The Tank Museum in Bovington, Dorset isn’t usually thought of as one of the “world’s great museums”, says The New York Times. Its collection of around 300 armoured vehicles attracts only a few hundred thousand visitors a year. Yet there is one place “where it not only ranks among the world’s largest museums, but surpasses them”: YouTube, where the Tank Museum has over 550,000 subscribers. That’s more than New York’s Museum of Modern Art (520,000), the Metropolitan Museum of Art (381,000) or the Louvre (106,000). Clips include “intensely detailed discussions on tank history”, and newsier items on how armoured vehicles are being used in Ukraine. Watch for yourself here.

Not on the way out

Americans are buying so many laxatives that it is causing nationwide shortages, says The Wall Street Journal. Searches for the drugs on Amazon have more than tripled in the past year, and manufacturers of popular fibre supplements have reported double-digit sales growth. Bowel specialists say the post-Covid surge in travel, together with hybrid work schedules, are “disrupting routines and mealtimes”; and that people are using the medication as a “budget Ozempic” to feel skinnier.

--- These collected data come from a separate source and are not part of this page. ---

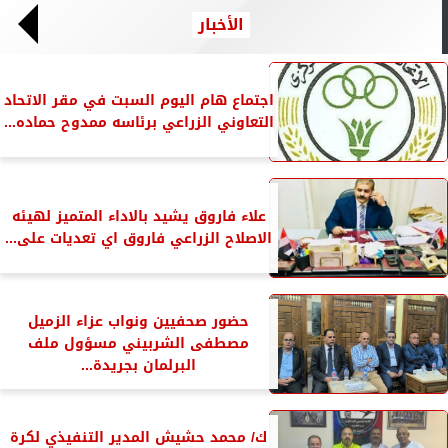
الأخبار
اجتماع هام اليوم السبت في مقر الاتحاد
التعاوني الزراعي برئاسه ممدوح حماده...
علاء فاروق يشيد بالاداء المتميز لهيئه
الاصلاح الزراعي فاروق اي تعديات على...
حضور صحفيين ونواب عزاء الزميل
مصطفى الشربيني مسؤول ملف
البرلمان بجريدة...
ك/ محمد حشيش المدير التنفيذي لكرة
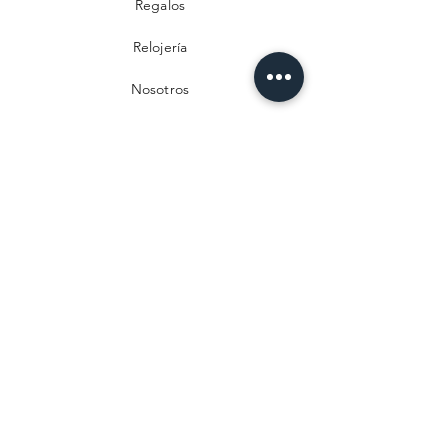
Regalos
Relojería
Nosotros
Contacto
Preguntas frecuentes
Envío y devoluciones
Política de privacidad
Métodos de pago
Aviso legal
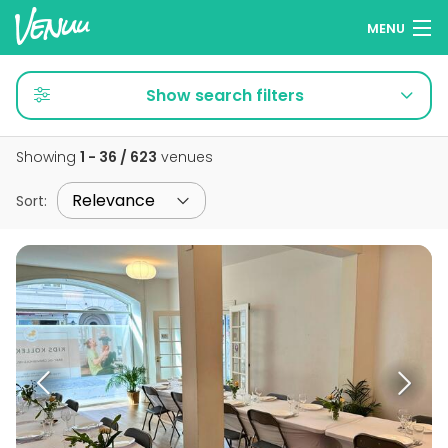
MENU
Browse venues
Show search filters
Wish lists
Showing
1 - 36 / 623
venues
Log in
Sort
:
English
Add your venue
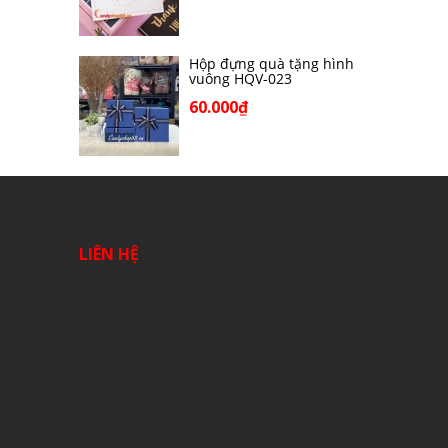
Hộp đựng quà tặng hình
vuông HQV-023
60.000₫
LIÊN HỆ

It’s the world’s first confirmed dog-fox hybrid. The unique creature, which died this year, was found in the Brazilian wilderness in 2021, but vets couldn’t figure out exactly what it was. A new genetic study has found that its mother was a pampas fox and its father was a dog of unknown breed. Carers say it barked like a dog but ate live rodents, and had a temperament halfway between a fox’s wariness and a dog’s docility.


quoted 15-9-23

“By the time you’re 80 years old, you’ve learned everything. You only have to remember it.”